US ISPs bought millions of false testimonials about net neutrality

A group of ISPs bought 8.5 million false testimonials from third parties in 2017, according to the New York Attorney General, who were supposed to influence the US net neutrality law. There is no evidence that the ISPs were aware of the practices.

The US regulator FCC received more than 22 million submissions in 2017 in which US citizens shared their views on the potential change to US net neutrality. According to Letitia James, the New York State Attorney General, more than 18 million of these submissions were false. The numbers of counterfeit supporters and opponents were reportedly in balance.

More than 7.7 million submitted false views were made by a 19-year-old American student from California. About 8.5 million of the submissions were purchased by Broadband for America, an umbrella organization that includes Internet service providers AT&T and Comcast, according to the attorney general. Half a million letters were also sent from the BFA to the US Congress expressing alleged support for the abolition of net neutrality. These views of so-called ordinary Americans were intended to aid then-FCC chairman Ajit Pai in his advocacy of abolishing US net neutrality.

The umbrella organization paid a total of $8.2 million to campaign companies that, according to the attorney general, were meant to give the impression that the abolition of net neutrality had a broad social basis. The 8.5 million entries received by the FCC cost $4.2 million.

The report found that the hired campaign companies had used marketing techniques to obtain personal data from millions of people. They then used the collected data to submit false submissions to the FCC and to prepare associated admissions for the individuals involved.
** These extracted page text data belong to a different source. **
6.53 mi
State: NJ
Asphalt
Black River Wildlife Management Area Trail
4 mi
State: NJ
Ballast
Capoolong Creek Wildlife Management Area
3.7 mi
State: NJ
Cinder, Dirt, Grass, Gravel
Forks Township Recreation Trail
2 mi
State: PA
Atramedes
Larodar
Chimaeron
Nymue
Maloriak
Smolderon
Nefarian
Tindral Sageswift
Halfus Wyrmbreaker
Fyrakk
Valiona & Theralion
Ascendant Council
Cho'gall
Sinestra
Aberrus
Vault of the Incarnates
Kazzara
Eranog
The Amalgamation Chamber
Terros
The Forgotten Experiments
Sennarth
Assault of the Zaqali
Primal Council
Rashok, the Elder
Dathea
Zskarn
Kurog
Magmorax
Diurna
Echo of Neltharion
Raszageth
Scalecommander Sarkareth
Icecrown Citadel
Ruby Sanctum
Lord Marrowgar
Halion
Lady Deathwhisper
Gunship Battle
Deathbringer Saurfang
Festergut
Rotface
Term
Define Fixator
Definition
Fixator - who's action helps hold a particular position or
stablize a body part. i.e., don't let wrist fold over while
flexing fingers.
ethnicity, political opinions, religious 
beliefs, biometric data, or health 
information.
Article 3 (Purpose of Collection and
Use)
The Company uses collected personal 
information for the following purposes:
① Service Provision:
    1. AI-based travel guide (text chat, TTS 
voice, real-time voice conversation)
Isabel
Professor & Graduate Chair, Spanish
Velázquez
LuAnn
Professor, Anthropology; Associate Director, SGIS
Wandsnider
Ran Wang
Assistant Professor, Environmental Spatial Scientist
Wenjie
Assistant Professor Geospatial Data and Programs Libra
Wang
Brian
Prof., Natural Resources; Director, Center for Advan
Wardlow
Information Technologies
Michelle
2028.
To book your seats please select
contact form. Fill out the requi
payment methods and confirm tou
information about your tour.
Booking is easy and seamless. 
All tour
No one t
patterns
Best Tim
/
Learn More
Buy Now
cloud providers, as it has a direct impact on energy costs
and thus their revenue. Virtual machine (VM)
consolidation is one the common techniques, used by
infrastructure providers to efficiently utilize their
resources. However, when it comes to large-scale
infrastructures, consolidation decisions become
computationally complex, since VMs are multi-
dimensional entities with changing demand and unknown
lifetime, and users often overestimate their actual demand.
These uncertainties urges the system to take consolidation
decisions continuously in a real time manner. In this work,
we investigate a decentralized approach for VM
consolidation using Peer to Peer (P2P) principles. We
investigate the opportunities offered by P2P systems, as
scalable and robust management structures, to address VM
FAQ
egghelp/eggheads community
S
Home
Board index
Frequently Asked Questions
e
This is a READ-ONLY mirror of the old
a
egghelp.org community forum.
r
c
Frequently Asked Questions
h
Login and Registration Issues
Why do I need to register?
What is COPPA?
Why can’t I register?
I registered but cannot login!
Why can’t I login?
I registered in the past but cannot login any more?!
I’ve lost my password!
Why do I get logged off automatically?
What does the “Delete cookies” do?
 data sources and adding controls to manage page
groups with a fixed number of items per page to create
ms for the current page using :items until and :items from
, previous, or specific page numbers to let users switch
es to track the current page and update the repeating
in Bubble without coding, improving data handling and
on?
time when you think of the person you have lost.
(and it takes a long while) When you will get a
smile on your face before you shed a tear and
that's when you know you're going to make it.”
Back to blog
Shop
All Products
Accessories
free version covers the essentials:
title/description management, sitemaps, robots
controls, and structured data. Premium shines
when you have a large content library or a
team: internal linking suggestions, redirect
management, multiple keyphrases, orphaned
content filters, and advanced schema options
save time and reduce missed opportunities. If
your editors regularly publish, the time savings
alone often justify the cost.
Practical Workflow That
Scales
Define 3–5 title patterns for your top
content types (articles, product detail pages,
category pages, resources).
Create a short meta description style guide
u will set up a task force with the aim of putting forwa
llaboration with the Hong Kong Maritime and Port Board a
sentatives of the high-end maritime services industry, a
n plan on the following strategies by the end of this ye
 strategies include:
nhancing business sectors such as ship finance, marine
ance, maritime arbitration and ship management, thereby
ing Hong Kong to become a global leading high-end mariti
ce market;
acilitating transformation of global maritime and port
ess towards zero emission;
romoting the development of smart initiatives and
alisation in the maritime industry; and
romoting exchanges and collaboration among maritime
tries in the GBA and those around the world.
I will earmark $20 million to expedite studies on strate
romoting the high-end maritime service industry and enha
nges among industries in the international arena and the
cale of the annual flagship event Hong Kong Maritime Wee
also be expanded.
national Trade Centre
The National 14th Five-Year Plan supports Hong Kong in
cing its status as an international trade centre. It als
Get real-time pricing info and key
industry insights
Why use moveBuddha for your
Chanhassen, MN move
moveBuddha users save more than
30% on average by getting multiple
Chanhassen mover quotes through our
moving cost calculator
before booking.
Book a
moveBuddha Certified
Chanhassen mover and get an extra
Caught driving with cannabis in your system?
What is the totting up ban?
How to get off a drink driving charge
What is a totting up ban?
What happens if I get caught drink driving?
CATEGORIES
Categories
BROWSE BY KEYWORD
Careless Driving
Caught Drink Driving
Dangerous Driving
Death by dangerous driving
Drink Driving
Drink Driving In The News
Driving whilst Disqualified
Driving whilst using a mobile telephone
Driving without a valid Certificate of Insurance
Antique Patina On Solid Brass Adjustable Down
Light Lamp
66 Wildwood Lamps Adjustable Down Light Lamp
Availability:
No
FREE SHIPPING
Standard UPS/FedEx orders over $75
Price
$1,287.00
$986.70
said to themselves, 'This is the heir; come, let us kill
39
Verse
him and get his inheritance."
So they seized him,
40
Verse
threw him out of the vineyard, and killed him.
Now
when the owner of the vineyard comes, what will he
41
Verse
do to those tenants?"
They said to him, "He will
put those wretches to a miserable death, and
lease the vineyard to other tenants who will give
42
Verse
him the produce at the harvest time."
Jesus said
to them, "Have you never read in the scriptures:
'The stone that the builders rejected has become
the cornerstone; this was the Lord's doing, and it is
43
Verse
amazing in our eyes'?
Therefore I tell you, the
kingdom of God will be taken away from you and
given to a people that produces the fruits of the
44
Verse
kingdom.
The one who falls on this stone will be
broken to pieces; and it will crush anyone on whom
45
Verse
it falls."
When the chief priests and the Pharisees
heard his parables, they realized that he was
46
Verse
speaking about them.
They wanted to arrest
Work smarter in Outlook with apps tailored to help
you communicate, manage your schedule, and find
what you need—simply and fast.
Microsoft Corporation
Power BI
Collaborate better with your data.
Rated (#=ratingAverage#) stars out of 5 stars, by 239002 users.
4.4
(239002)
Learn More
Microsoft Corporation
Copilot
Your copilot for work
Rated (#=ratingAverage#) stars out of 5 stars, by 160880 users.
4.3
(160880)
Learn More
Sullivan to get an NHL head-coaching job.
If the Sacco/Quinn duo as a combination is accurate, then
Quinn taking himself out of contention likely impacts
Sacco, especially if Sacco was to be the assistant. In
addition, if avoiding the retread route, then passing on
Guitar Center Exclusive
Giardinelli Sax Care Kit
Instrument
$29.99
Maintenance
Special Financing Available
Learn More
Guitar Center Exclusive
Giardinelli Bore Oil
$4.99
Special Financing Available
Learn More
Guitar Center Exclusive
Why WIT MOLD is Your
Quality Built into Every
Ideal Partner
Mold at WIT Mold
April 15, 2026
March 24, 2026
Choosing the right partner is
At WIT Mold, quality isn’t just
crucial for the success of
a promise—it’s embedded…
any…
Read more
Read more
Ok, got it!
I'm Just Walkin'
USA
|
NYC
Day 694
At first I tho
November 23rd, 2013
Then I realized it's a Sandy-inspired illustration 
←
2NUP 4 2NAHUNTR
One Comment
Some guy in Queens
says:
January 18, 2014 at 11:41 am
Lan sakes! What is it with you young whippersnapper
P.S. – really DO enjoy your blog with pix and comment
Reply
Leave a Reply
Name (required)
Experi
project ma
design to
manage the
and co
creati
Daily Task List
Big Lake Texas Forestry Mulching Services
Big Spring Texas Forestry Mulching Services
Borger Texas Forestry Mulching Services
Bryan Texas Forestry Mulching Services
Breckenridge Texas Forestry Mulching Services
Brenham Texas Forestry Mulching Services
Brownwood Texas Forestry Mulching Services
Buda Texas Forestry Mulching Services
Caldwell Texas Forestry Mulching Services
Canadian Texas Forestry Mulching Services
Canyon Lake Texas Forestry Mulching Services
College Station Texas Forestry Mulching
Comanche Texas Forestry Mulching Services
The campaign companies behind this campaign were fined $4.4 million.

The attorney general said it found no evidence that US ISPs were aware of the campaign companies’ practices. Still, she is concerned that the umbrella organization was trying to cover up its role in the campaign. She is also concerned that the organization relied on third parties to focus on quantitative rather than qualitative collection of submissions, and that democracy was undermined by the submission of false testimony.